Your task is to copy every line of the entries that holds the word "with".

─── PROVIDED DATA

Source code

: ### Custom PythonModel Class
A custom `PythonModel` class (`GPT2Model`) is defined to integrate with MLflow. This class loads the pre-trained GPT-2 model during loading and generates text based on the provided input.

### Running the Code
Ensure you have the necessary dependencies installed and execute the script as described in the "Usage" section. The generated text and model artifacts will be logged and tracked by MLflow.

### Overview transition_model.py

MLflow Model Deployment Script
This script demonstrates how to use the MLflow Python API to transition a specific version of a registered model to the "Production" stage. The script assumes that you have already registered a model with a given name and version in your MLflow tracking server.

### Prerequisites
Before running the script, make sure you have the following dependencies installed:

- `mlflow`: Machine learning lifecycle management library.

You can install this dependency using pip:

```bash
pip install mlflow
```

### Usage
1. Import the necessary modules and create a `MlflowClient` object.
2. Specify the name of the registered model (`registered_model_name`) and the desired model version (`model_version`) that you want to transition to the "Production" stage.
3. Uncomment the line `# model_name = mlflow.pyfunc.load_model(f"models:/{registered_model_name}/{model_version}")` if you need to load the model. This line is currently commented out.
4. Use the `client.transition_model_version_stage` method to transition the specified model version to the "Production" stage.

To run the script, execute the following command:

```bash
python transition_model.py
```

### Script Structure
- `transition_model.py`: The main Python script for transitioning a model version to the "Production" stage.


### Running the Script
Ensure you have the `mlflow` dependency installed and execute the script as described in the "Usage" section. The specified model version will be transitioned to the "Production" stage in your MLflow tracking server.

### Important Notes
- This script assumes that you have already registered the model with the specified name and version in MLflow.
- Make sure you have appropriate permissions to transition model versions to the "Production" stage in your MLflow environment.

──────

▶ _TASK OUTPUT_:
A custom `PythonModel` class (`GPT2Model`) is defined to integrate with MLflow. This class loads the pre-trained GPT-2 model during loading and generates text based on the provided input.
This script demonstrates how to use the MLflow Python API to transition a specific version of a registered model to the "Production" stage. The script assumes that you have already registered a model with a given name and version in your MLflow tracking server.
- This script assumes that you have already registered the model with the specified name and version in MLflow.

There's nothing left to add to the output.